Long suspected by medical professionals, dementia, the age-related cognitive decline, is accelerated in older persons with hearing loss.
In what may be the first randomized controlled trial of its kind, a new study that was just published in The Lancet on Tuesday explores the relationship between the two disorders in more detail.
Worldwide, dementia affects more than 55 million people, a number that is rising as more people live longer. For a number of reasons, hearing loss has become one of the likely risk factors for dementia.
Scientists speculate that as the brain struggles to hear, it may be less capable of thinking or remembering. Less sound absorption causes the brain to shrink more quickly.
Additionally, hearing loss might result in social isolation, which can reduce cognitive engagement in older people.
There hasn’t been a randomized, controlled experiment to determine the effect of hearing loss on cognitive decline or whether wearing hearing aids actually lowers any potential risk, despite numerous studies exploring and hypothesizing this association.
It was only lip service, according to Frank Lin, a professor at the Johns Hopkins Bloomberg School of Public Health and the study’s primary investigator.
“I’d hear, ‘oh, someone’s getting older, they should get their hearing treated,’ but it was just lip service,” Lin said. Because some of those fundamental questions weren’t addressed, I came to the realization that little progress was being made.
These topics were the focus of the ACHIEVE project, which the National Institutes of Health funded and began in November 2017. Nearly 1,000 adults between the ages of 70 and 84 were monitored during the research.
One-fourth came from an observational heart health research, and on average, they had greater dementia risk factors. They were more likely to be single, older, have lower incomes, and have higher blood pressure.
Volunteers who did not participate in the heart health study made up the remaining three quarters. In comparison to the control group’s heart study participants, those participants were thought to be generally healthier.
Half of the participants in each group were given hearing aids and routine hearing care at random, while the other half got fundamental health education every six months. After three years, the researchers assessed how each participant’s cognition had changed.

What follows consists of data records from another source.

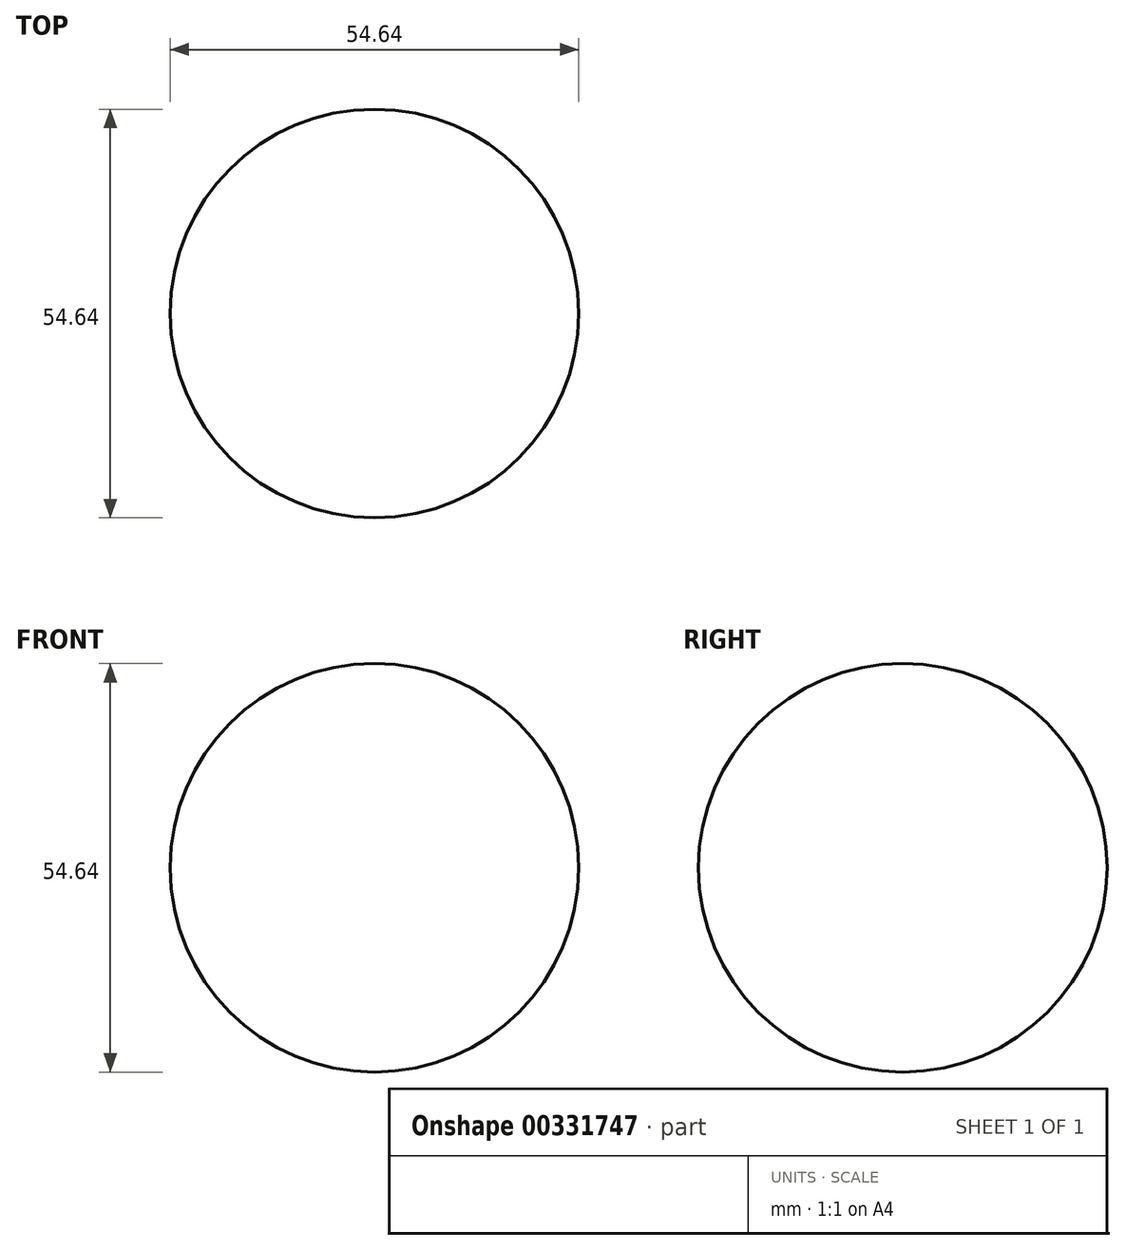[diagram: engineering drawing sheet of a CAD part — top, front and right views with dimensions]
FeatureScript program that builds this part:
annotation { "Feature Type Name" : "Feature", "Feature Type Description" : "" }
export const myFeature = defineFeature(function(context is Context, id is Id, definition is map)
    precondition{}
    {
        {
            var Q0;
            Q0=qCreatedBy(makeId("Right.planeOp"),FACE);
            var sketch = newSketch(context, id + "F0", { "sketchPlane" : qUnion([Q0])});
            skArc(sketch, "E0", {"start": v(0, 27.32) * mm, "mid": v(-27.32, 0) * mm, "end": v(0, -27.32) * mm});
            skLineSegment(sketch, "E1", {"start": v(0, 27.32) * mm, "end": v(0, -27.32) * mm});
            skSolve(sketch);
        }
        {
            var Q0;
            Q0=qCreatedBy(makeId("Right.planeOp"),FACE);
            var sketch = newSketch(context, id + "F1", { "sketchPlane" : qUnion([Q0])});
            skLineSegment(sketch, "E2", {"start": v(0, 0) * mm, "end": v(0, 77.68) * mm});
            skSolve(sketch);
        }
        {
            var Q0;
            Q0=makeQuery(id+"F0.imprint","IMPRINT",FACE,{"disambiguationData":[TD([[makeQuery(id+"F0.imprint","IMPRINT",EDGE,{"derivedFrom":sQuery(id+"F0.wireOp",EDGE,"E0")}),1.0]])]});
            var Q1;
            Q1=sQuery(id+"F1.wireOp",EDGE,"E2");
            revolve(context, id + "F2", {"entities" : qUnion([Q0]), "axis" : qUnion([Q1]), "revolveType" : RevolveType.FULL});
        }
    });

After three years, according to a number of cognitive tests, the study found no discernible difference between individuals who used hearing aids and those who didn’t in the pace or prevalence of cognitive deterioration.
These assessments, which included logical memory and delayed word recall, were carried out yearly. Additionally, in the healthier control sample, hearing aids were not associated with a reduced risk of cognitive change.
However, after three years, people who wore hearing aids had 48% less cognitive change than those who didn’t in the group thought to be at higher risk of dementia.
The results, according to Rebecca Lewis, head of audiology at University of California, San Francisco, will assist highlight the value of hearing aids for patients who are at risk of or are currently experiencing dementia.
On the other hand, if they have not yet sought treatment for their hearing loss, it will assist individuals at lesser risk breathe more easily.
“People who don’t necessarily have cognitive decline or those risk factors can say, ‘Oh, OK, if I waited two more years, this isn’t going to do me a disservice,” said Lewis, who was not involved in the study.
But individuals who actually do struggle with cognitive functioning need to keep this in the forefront of their minds.
Lin believed that the healthy control cohort’s lack of change made sense since “they didn’t have much cognitive change to begin with” that would have allowed for the observation of a large shift over three years.
Lewis agreed with Lin that one of the study’s weaknesses is its duration; it’s feasible that hearing aids will assist populations that are healthier over a longer period of time.
She also mentioned that not just hearing aids were given to the group receiving treatment for hearing loss.
They had access to high-quality audiology care, which included routine visits and maintenance on their equipment.
“This is really top-level audiology that they’ve provided, it’s not just a ‘let’s plug in some hearing aids and send you on your way,'” Lewis, who most recently worked at hearing aid start-up Whisper, said.
Would the same strategy work if those individuals had hearing aids purchased without consulting an audiologist? That isn’t why I think it would be the case.
The study’s failure to blind the groups to the type of treatment they received means that the placebo effect was not taken into account.
According to Lin, they discussed the potential of using fake hearing aids, but we felt that would have deterred participants from participating in the study.
This past fall, the Food and Drug Administration began to permit over-the-counter hearing aids, opening the door for device manufacturers and tech companies to market sleeker, more compact solutions.
However, the majority of insurers do not pay for the devices, therefore many patients cannot obtain them.
Lin hopes that the study’s findings would rekindle interest in the Centers for Medicare and Medicaid Services’ (CMS) recent discussion of paying for prescription hearing aids.
Getting together with our congressional policymakers, who were really supportive of the Medicare benefit a few years ago, and seeing if we can revive that, Lin said, is “a big push for us in the next several months.”